Look at compact digital cameras, they also have a ton of electronics in them. I can imagine the "stuff" would easily sit in place of where the film rolls would otherwise go. The mechanics between a SLR and DSLR I think would be near enough the same. I do think the LCD on the back is one of the biggest consumers of volume, so removing that would allow bodies to get much smaller. That also removes the need for the power so batteries could be smaller too.

EOS Bodies / Re: Canon Mirrorless on the Horizon?
« on: July 06, 2011, 01:23:34 PM »
I think there are two questions here, with two possible partial answers:

1 - how small could they make a DSLR? I have a film EOS that's much smaller than any digital, so could they shrink one down further? I think the film camera size comes down to only needing space for a thin strip of film before the back of the camera. Now we have a sensor with filter assembly on top of it, and typically a LCD display behind that. Let's say the rear LCD was ditched, and they just relied on the viewfinder for everything (possibly X100 style electronic-hybrid?). How small could that get? Would it be interesting to people? With a small prime on I think it wouldn't be that dissimilar in size to current bigger mirrorless models.

2 - if they go mirrorless, where in the range would they target? The m4/3 and APS-C sensor size is pretty much covered by existing players for example. Could Canon bring something new to that space and not come out with a "me too" product? The tiny sensor like Q I find hard to take off, as you're competing directly with compacts there, and to me I can't see why I would want one over a compact unless the price is slashed right down, but then what's the point? The rumoured small-ish sensor Nikon is more interesting, as you can get smaller lenses than current APS-C models (assuming you're not after strict DoF equivalence) without compromising too much on image quality. That would be a more logical positioning keeping both compacts and SLRs out of the way of self competition. As a wild card, could they go high end only? Go full frame, and make a Leica for the 21st century. I don't think they would have any trouble undercutting Leica pricing anyway...

What threw me off was how the D7000 basically failed to leapfrog the 7D.
The D7000 was never intended to. While the D7000 does have a nice build and rich feature list, it is still targeted at a lower level than the 7D.

Lenses / Re: Patents: Diffractive Optic 2.0x & 1.8x Teleconverters
« on: July 02, 2011, 07:34:48 PM »
If they can be made small enough, maybe they could be put into lenses more frequently like the announced 200-400 extender?

Do you think Canon sits around doing nothing between camera launches? They must already be working on the 7Dmk2 right now. But they're pretty good at keeping secrets so I wouldn't expect much news until much closer to launch, whenever that is.

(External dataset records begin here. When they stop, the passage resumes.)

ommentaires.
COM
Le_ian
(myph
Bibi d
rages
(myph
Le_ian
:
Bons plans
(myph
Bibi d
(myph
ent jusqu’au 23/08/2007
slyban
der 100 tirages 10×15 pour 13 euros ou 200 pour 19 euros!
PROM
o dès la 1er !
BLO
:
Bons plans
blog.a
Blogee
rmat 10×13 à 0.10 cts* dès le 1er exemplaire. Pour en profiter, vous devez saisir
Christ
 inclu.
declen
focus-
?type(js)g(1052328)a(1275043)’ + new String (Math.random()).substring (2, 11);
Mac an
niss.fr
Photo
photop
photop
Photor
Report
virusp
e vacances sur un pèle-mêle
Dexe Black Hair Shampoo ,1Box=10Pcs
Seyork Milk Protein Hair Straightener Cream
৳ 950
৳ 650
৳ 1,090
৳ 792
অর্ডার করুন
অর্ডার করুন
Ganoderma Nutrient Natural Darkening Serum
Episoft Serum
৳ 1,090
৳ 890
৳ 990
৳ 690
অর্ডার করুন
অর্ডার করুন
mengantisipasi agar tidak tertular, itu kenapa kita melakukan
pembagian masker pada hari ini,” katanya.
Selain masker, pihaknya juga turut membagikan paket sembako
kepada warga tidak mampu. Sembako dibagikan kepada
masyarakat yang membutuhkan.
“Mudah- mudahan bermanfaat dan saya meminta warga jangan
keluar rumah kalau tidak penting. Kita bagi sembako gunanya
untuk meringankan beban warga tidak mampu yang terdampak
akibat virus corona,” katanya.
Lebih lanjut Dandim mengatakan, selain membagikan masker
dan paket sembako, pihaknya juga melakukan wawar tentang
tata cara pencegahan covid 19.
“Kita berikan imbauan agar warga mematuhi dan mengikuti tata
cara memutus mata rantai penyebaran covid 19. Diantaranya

CaNikon don't synchronise releases so there's always the inevitable leap-frogging. If the D400 doesn't blow away the almost two year old 7D that would be a major failing on Nikon's part, but the further question then is by how much? Even if it is "better", do you need whatever it will be? At what cost? In the same way, there's the 1D4 if you really do need something more now.

Personally I don't like playing the waiting game for something better that may or may not come along. If you need something, get it now. Don't worry about the future if you are missing the present.